Seedling

What to do as a user of genetic resources?

  1. If possible, identify a partner organisation or provider in the country from which you wish to obtain genetic resources. Gain information on the conditions that are likely to apply to access and use. Standard conditions probably apply to genetic resources held in a public collection. This will not be the case if you wish to collect genetic resources from the wild or directly from farmers, markets or local traders.
  2. Check, if possible with your counterparts, if the country stipulates that permission must be obtained to access and use its genetic material. If this is required, it will mostly be in the form of prior informed consent (PIC). For many countries, information on access legislation is available on the ABS Clearing House website. The national focal point (NFP) of a country is responsible for providing information on legislation, rules and procedures governing access to genetic resources from that country. Names and contact details of NFPs are available on the ABS Clearing House website and on the website of the Convention on Biological Diversity (CBD).
  3. Identify the competent national authority (CNA) of the country from which you wish to obtain genetic resources. The CNA is responsible for providing PIC. There may be more than one CNA in a country. Contact details are available on the ABS Clearing House website. Names and contact details of CNAs are also available on the website of the Convention on Biological Diversity (CBD).
  4. Present your plan to the CNA of the providing country and request PIC. You will be expected to have negotiated or negotiate mutually agreed terms (MAT) with the provider or providers, including academics and/or local communities. The CNA will then approve or reject the MAT, on the basis of the instructions it has received. Such approval is often not required for access to public gene banks or other public collections.
  5. Make sure you obtain PIC and MAT, and ask the CNA to inform the CBD of this so that an internationally recognised certificate of compliance can be lodged with the ABS Clearing House. Document these agreements carefully. If this is not feasible, go through the steps laid down in European Regulation 511/2014, Article 4, paragraph 3 which specifies the information you need to collect to fulfil your obligations in this field.
  6. Use the genetic resources obtained only in accordance with the conditions agreed with the providing country, and carefully document the use you make of them.
  7. Submit a due diligence declaration when you receive a public or private grant for activities in which genetic resources are utilized in the sense of European Regulation 511/2014. You must also submit a due diligence declaration prior to marketing a product for which genetic resources have been utilized in the sense of European Regulation 511/2014. Due diligence declarations can be submitted through the EU-wide tool DECLARE. You can find more information on due diligence declarations in Implementing Regulation 2015/1866, Articles 5, 6 and 7.

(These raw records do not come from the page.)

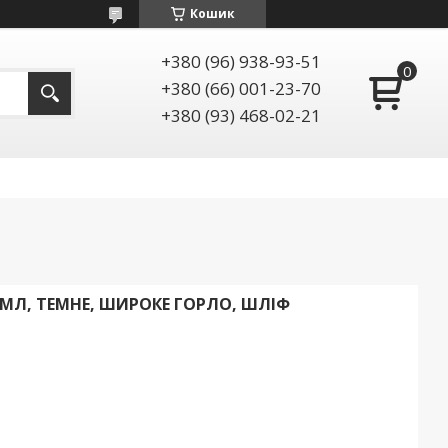
Кошик
+380 (96) 938-93-51
+380 (66) 001-23-70
+380 (93) 468-02-21
 МЛ, ТЕМНЕ, ШИРОКЕ ГОРЛО, ШЛІФ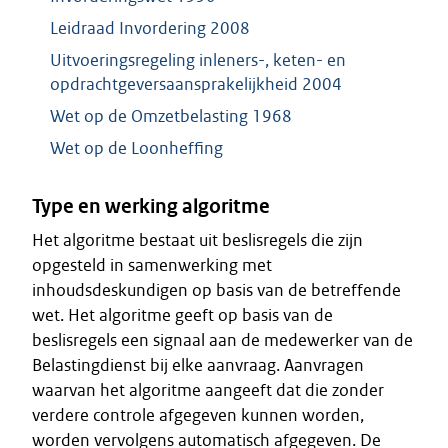
Leidraad Invordering 2008
Uitvoeringsregeling inleners-, keten- en
opdrachtgeversaansprakelijkheid 2004
Wet op de Omzetbelasting 1968
Wet op de Loonheffing
Type en werking algoritme
Het algoritme bestaat uit beslisregels die zijn
opgesteld in samenwerking met
inhoudsdeskundigen op basis van de betreffende
wet. Het algoritme geeft op basis van de
beslisregels een signaal aan de medewerker van de
Belastingdienst bij elke aanvraag. Aanvragen
waarvan het algoritme aangeeft dat die zonder
verdere controle afgegeven kunnen worden,
worden vervolgens automatisch afgegeven. De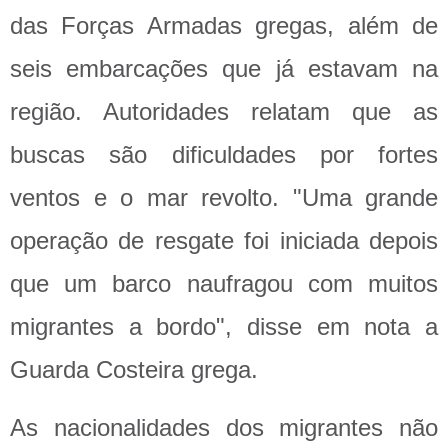
das Forças Armadas gregas, além de
seis embarcações que já estavam na
região. Autoridades relatam que as
buscas são dificuldades por fortes
ventos e o mar revolto. "Uma grande
operação de resgate foi iniciada depois
que um barco naufragou com muitos
migrantes a bordo", disse em nota a
Guarda Costeira grega.
As nacionalidades dos migrantes não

  8. Access to and use of materials occurring in situ (‘in nature or in the field’, so not in a collection) in the Netherlands do not in principle require PIC or MAT. However, nature protection law may apply to species or habitats. The Standard Material Transfer Agreement (SMTA) usually applies to plant-genetic resources for food and agriculture held in public collections.
  9. The situation concerning the acquisition and use of varieties that may be protected by plant breeder's rights will be clarified in EU-guidance for the EU-legislation. Until then, it is important to treat varieties accessed in other countries that are protected by plant breeder's rights in the same way as other genetic resources, and check relevant obligations.
  10. For further details, read European Regulation 511/2014, Implementing Regulation 2015/1866 and the Guidance document on the scope of application and core obligations of Regulation (EU) No 511/2014.